Selected passage —
=== Begin Enclosure ===
Morningstar DBRS Confirms the European Investment Bank's Long-Term Issuer Rating at AAA, Stable Trend
Supranational InstitutionsDBRS Ratings GmbH (Morningstar DBRS) confirmed the European Investment Bank's (the EIB or the Bank) Long-Term Issuer Rating at AAA and Short-Term Issuer Rating at R-1 (high). The trend on both credit ratings is Stable.
KEY CREDIT RATING CONSIDERATIONS
Morningstar DBRS rates the EIB based on an Intrinsic Assessment (IA) and a Support Assessment (SA), which are both equivalent to AAA. The Stable trends on the long-term and short-term credit ratings reflect Morningstar DBRS' view that the Bank is resilient to downside risk, which has been evident in recent years amid multiple geopolitical, economic, and financial headwinds. In particular, Morningstar DBRS considers the EIB's very strong policy mandate and capitalisation, as well as its low risk profile and consistent earnings generation capacity. The Bank also benefits from sound funding and liquidity levels.
=== End Enclosure ===
Aim of the task — In the rating announcement above, what Short-Term Issuer Rating did Morningstar DBRS confirm for the European Investment Bank?

(Collected data entries)
=== Begin Enclosure ===
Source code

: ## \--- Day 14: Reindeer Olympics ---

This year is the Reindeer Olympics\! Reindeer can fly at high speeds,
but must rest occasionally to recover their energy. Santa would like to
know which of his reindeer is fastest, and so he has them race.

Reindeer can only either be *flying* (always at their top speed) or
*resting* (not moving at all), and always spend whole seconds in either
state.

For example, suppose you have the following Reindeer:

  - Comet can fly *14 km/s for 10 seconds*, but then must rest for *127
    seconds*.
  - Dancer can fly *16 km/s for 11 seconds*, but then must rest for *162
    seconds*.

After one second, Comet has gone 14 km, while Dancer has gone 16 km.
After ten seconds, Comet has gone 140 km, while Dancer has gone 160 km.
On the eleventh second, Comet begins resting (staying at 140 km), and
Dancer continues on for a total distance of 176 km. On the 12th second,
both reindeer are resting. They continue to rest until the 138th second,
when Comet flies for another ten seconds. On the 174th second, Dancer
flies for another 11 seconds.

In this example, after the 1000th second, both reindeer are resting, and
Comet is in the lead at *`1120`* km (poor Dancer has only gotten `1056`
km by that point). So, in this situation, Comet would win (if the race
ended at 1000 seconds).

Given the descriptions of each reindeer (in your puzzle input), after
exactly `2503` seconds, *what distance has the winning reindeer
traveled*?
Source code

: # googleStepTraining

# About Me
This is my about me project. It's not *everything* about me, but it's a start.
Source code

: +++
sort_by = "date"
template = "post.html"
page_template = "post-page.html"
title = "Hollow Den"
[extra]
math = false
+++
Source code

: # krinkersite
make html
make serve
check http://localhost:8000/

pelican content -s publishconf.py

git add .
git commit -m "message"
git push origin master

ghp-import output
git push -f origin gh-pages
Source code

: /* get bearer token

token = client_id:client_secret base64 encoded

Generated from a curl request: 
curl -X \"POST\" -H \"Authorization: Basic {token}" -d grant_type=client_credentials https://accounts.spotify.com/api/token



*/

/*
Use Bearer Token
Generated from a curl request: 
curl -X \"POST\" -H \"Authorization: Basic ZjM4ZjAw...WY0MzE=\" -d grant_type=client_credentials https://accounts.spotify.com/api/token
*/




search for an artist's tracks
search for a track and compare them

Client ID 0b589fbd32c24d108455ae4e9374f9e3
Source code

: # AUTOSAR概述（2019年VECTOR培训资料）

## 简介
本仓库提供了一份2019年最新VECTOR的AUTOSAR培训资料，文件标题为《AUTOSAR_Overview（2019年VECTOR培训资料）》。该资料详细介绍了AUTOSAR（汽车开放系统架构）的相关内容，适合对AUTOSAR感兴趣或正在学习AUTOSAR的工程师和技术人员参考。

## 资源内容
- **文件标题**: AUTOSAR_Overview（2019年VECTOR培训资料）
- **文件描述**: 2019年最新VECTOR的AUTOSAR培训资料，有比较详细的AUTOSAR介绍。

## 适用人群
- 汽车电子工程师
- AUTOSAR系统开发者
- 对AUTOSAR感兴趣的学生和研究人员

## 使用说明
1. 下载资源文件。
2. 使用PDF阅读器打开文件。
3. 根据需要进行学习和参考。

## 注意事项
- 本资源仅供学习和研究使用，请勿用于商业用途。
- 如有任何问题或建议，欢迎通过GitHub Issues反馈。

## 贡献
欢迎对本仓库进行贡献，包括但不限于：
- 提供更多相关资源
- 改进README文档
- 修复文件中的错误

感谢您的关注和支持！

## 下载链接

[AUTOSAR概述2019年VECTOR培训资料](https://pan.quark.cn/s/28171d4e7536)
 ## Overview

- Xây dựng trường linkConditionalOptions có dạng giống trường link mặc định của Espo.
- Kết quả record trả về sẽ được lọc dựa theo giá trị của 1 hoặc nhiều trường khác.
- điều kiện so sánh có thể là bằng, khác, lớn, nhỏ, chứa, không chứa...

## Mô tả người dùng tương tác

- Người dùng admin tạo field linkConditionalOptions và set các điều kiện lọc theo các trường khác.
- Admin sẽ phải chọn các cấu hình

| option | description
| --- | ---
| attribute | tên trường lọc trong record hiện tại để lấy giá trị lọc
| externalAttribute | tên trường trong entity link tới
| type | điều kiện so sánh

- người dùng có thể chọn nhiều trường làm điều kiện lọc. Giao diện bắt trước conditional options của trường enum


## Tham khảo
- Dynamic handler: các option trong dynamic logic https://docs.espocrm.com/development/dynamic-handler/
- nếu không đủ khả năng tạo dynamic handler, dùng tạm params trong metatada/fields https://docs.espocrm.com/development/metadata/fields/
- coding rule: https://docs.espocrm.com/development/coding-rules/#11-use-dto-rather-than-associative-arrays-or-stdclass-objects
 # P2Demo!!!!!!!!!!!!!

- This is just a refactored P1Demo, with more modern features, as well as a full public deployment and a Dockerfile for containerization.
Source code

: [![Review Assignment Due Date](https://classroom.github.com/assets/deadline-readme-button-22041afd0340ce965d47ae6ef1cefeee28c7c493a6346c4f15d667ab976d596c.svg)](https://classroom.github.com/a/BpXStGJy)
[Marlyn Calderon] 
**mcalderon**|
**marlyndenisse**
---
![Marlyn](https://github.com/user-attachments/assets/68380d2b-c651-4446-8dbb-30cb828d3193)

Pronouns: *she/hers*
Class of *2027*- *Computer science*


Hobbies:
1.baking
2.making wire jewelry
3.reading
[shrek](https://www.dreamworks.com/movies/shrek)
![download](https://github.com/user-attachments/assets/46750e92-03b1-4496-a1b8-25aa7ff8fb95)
=== End Enclosure ===
Solution to the exercise — R-1 (high)